Germany, Switzerland, the Netherlands, and numerous other countries in Latin America and the Middle East are all demanding the return of their gold. Which countries will be left holding the bag? And which countries will be at the mercy of the accepted value of the offered reserve currency, perhaps in the form an SDR?:
The German’s are demanding that the U.S. return all of the 374 tons of gold held by the Bank of France, and 300 tons of the 1500 tons of bullion held by the New York Federal Reserve.
Some say that Germany is only demanding repatriation of its gold due to internal political pressures, and that no other countries will do so.
But Pimco co-CEO El Erian says:
In the first instance, it could translate into pressures on other countries to also repatriate part of their gold holdings. After all, if you can safely store your gold at home — a big if for some countries — no government would wish to be seen as one of the last to outsource all of this activity to foreign central banks.
German repatriation has taken much longer than anticipated… the Fed calmly says they are accommodating their request at a reasonable pace.
There are even rumors that it is buying gold off the street to meet demands for withdrawal, or that it might have to in the near future.
Some central banks lend out their gold to speculators and gold miners (who borrow the gold to finance mines—basically, a risk-free hedged loan since the borrowed gold can be repaid with newly mined gold, regardless of what happens to the price of gold on the market), which can be a somewhat profitable activity—especially when the alternative is just letting it sit around doing nothing but fluctuating in value with the market price.
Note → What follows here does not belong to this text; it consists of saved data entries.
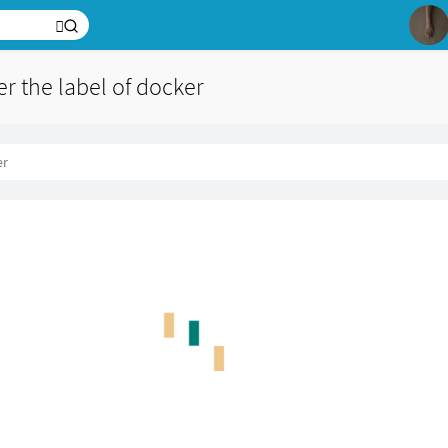
1
2
3
er the label of docker
の
4
5
6
er
7
8
9
10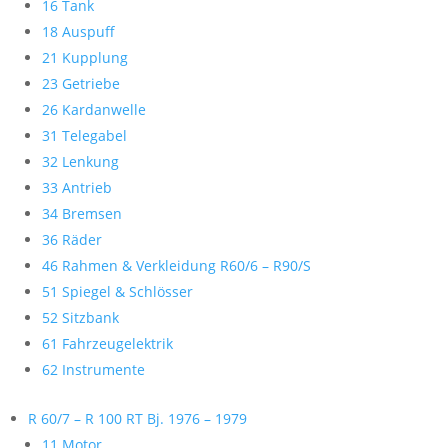
16 Tank
18 Auspuff
21 Kupplung
23 Getriebe
26 Kardanwelle
31 Telegabel
32 Lenkung
33 Antrieb
34 Bremsen
36 Räder
46 Rahmen & Verkleidung R60/6 – R90/S
51 Spiegel & Schlösser
52 Sitzbank
61 Fahrzeugelektrik
62 Instrumente
R 60/7 – R 100 RT Bj. 1976 – 1979
11 Motor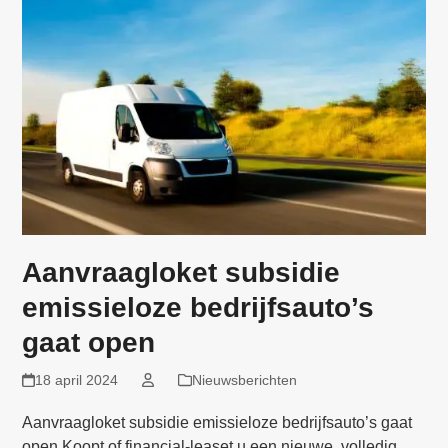
Aanvraagloket subsidie
emissieloze bedrijfsauto’s
gaat open
18 april 2024
Nieuwsberichten
Aanvraagloket subsidie emissieloze bedrijfsauto’s gaat
open Koopt of financial-leaset u een nieuwe, volledig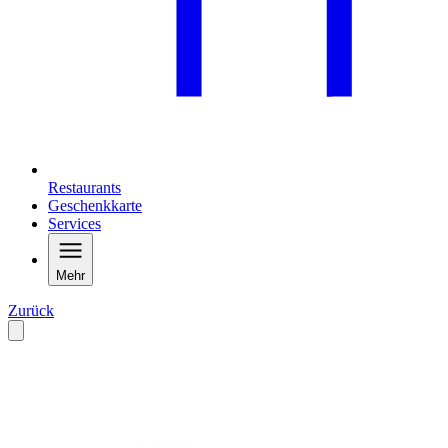
Restaurants
Geschenkkarte
Services
Mehr
Zurück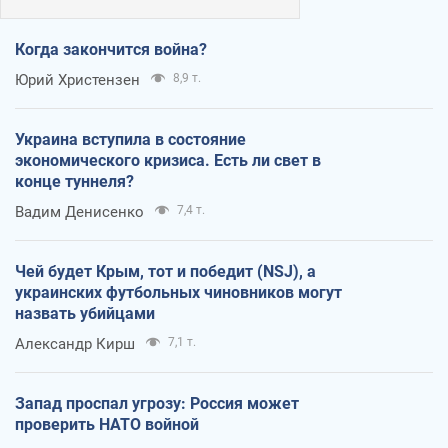
Когда закончится война?
Юрий Христензен
8,9 т.
Украина вступила в состояние
экономического кризиса. Есть ли свет в
конце туннеля?
Вадим Денисенко
7,4 т.
Чей будет Крым, тот и победит (NSJ), а
украинских футбольных чиновников могут
назвать убийцами
Александр Кирш
7,1 т.
Запад проспал угрозу: Россия может
проверить НАТО войной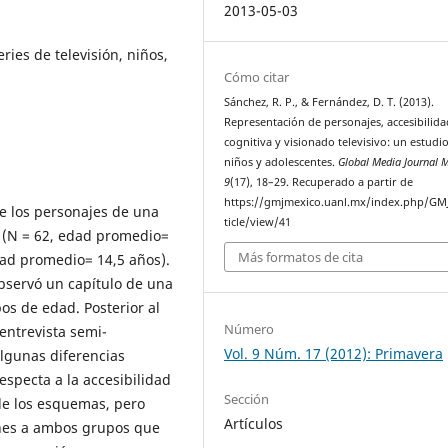
2013-05-03
ries de televisión, niños,
Cómo citar
Sánchez, R. P., & Fernández, D. T. (2013).
Representación de personajes, accesibilida
cognitiva y visionado televisivo: un estudi
niños y adolescentes.
Global Media Journal 
9
(17), 18–29. Recuperado a partir de
https://gmjmexico.uanl.mx/index.php/GMJ
de los personajes de una
ticle/view/41
s (N = 62, edad promedio=
Más formatos de cita
dad promedio= 14,5 años).
observó un capítulo de una
pos de edad. Posterior al
Número
 entrevista semi-
Vol. 9 Núm. 17 (2012): Primavera
algunas diferencias
especta a la accesibilidad
Sección
de los esquemas, pero
Artículos
nes a ambos grupos que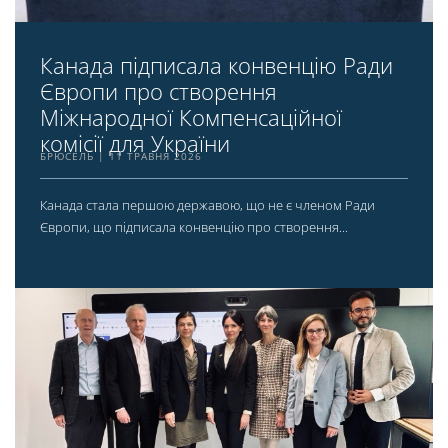
Канада підписала конвенцію Ради
Європи про створення
Міжнародної Компенсаційної
комісії для України
БРЮСЕЛЬ
11 ТРАВНЯ 2026
Канада стала першою державою, що не є членом Ради
Європи, що підписала конвенцію про створення...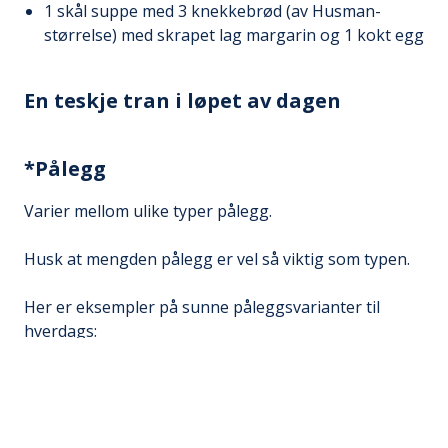
1 skål suppe med 3 knekkebrød (av Husman-
størrelse) med skrapet lag margarin og 1 kokt egg
En teskje tran i løpet av dagen
*Pålegg
Varier mellom ulike typer pålegg.
Husk at mengden pålegg er vel så viktig som typen.
Her er eksempler på sunne påleggsvarianter til
hverdags:
Fisk og skalldyr: makrell i tomat, røkt makrell, sild,
alle typer laksepålegg, tunfisk, sardiner, reker,
krabbe, crabsticks, etc. Hvis du ønsker majones på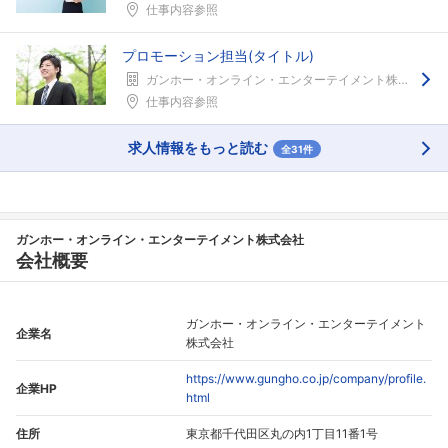
仕事内容参照
プロモーション担当(タイトル)
ガンホー・オンライン・エンターテイメント株式会社
仕事内容参照
求人情報をもっと読む
全31件
ガンホー・オンライン・エンターテイメント株式会社
会社概要
ガンホー・オンライン・エンターテイメント
企業名
株式会社
https://www.gungho.co.jp/company/profile.
企業HP
html
住所
東京都千代田区丸の内1丁目11番1号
But, as far as we know, this isn’t something the Bundesbank or the Fed does. (source)
As SHTF reported:
Despite a 2012 decision in Germany to repatriate more than 600 tons of gold being held by the New York Federal Reserve, only 5 tons had actually been transferred across the Atlantic at the start of 2014, with the Bundesbank reassuring the German people that all is well, despite delays in the process.
Was their gold actually there, or have the delays been due to the need to buy back physical gold to meet demands on their ‘call’?
Now Texas wants its gold back, and stands ready to stop accepting bullion deposits of its own for safe keeping.
Before there can be panic, big players are running for the exits.
If all the nations across the world, (and other entities as well) demand return of their gold all at once or in short succession, someone is going to notice that the game is up.
And then what?
Is that how the dollar dies, in a stick up?